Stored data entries
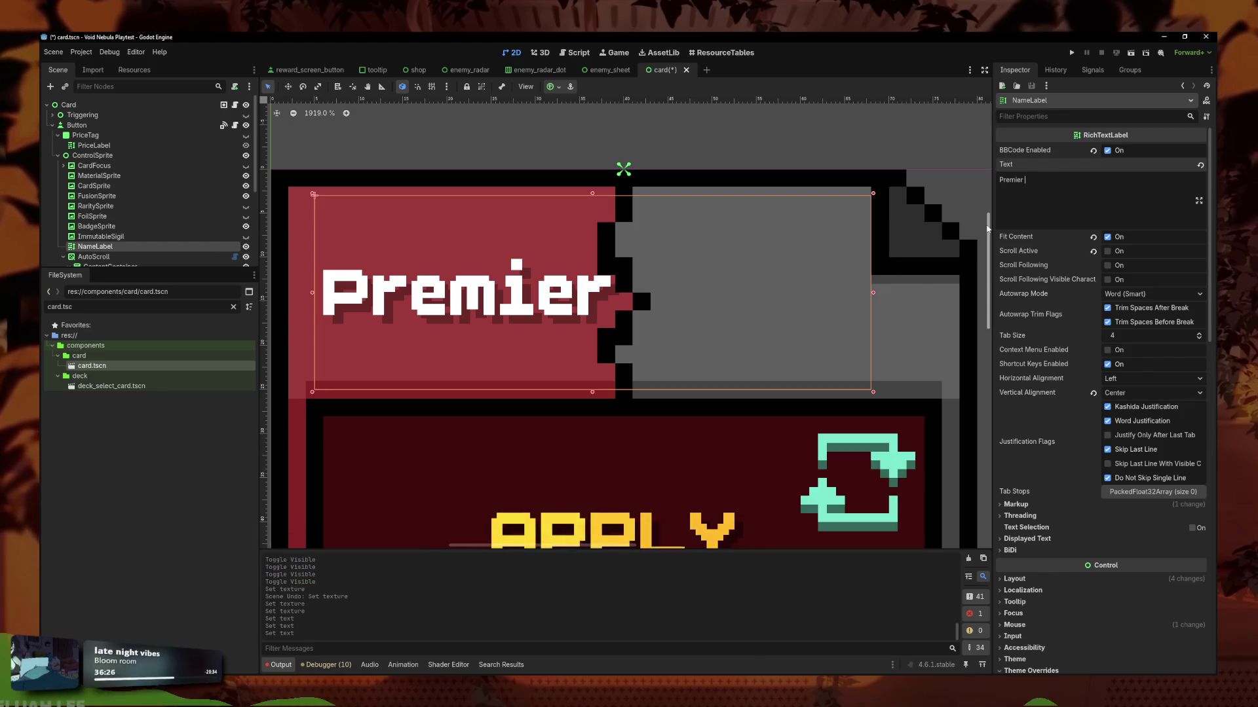
key("BackSpace")
type("dqzd")
scroll(736, 224, "down", 5)
left_click(736, 224)
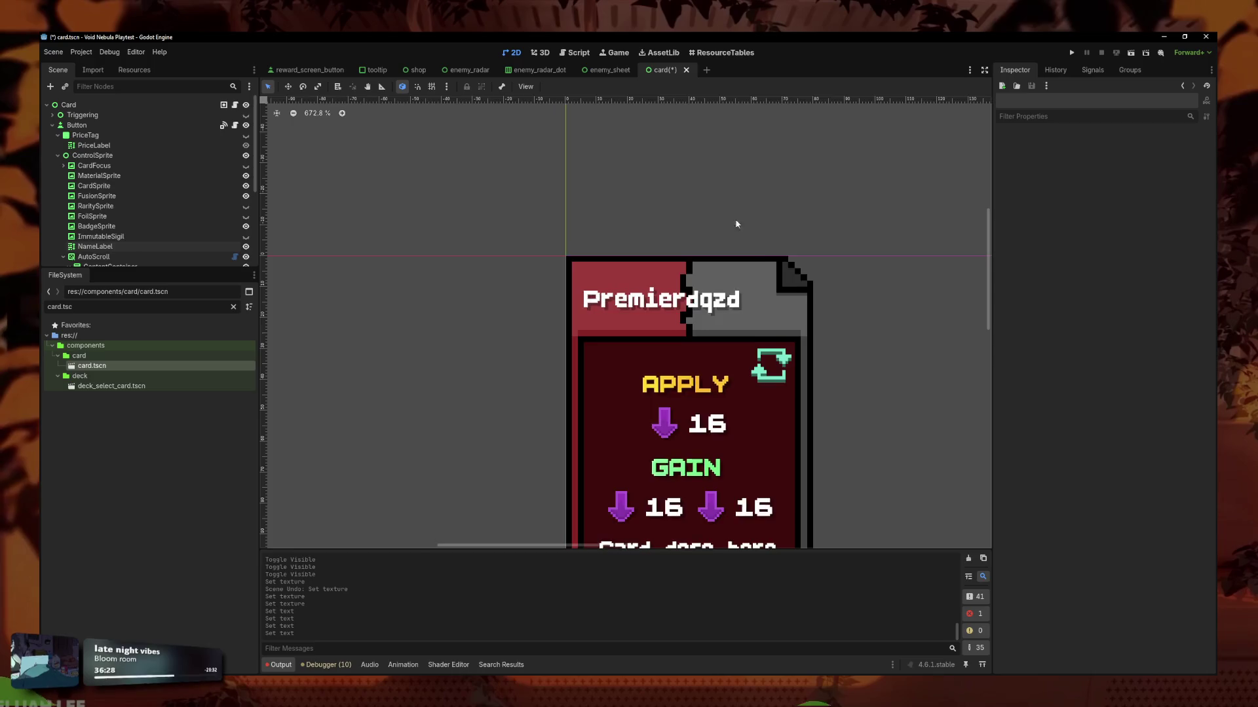
Zoom and pan around the card preview to check the title fits on one line.
scroll(761, 272, "down", 5)
scroll(788, 299, "up", 7)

## [What you need to do]
What is needed is each line from the records with the word "down" in it.

## [Answer to this exercise]
scroll(736, 224, "down", 5)
scroll(761, 272, "down", 5)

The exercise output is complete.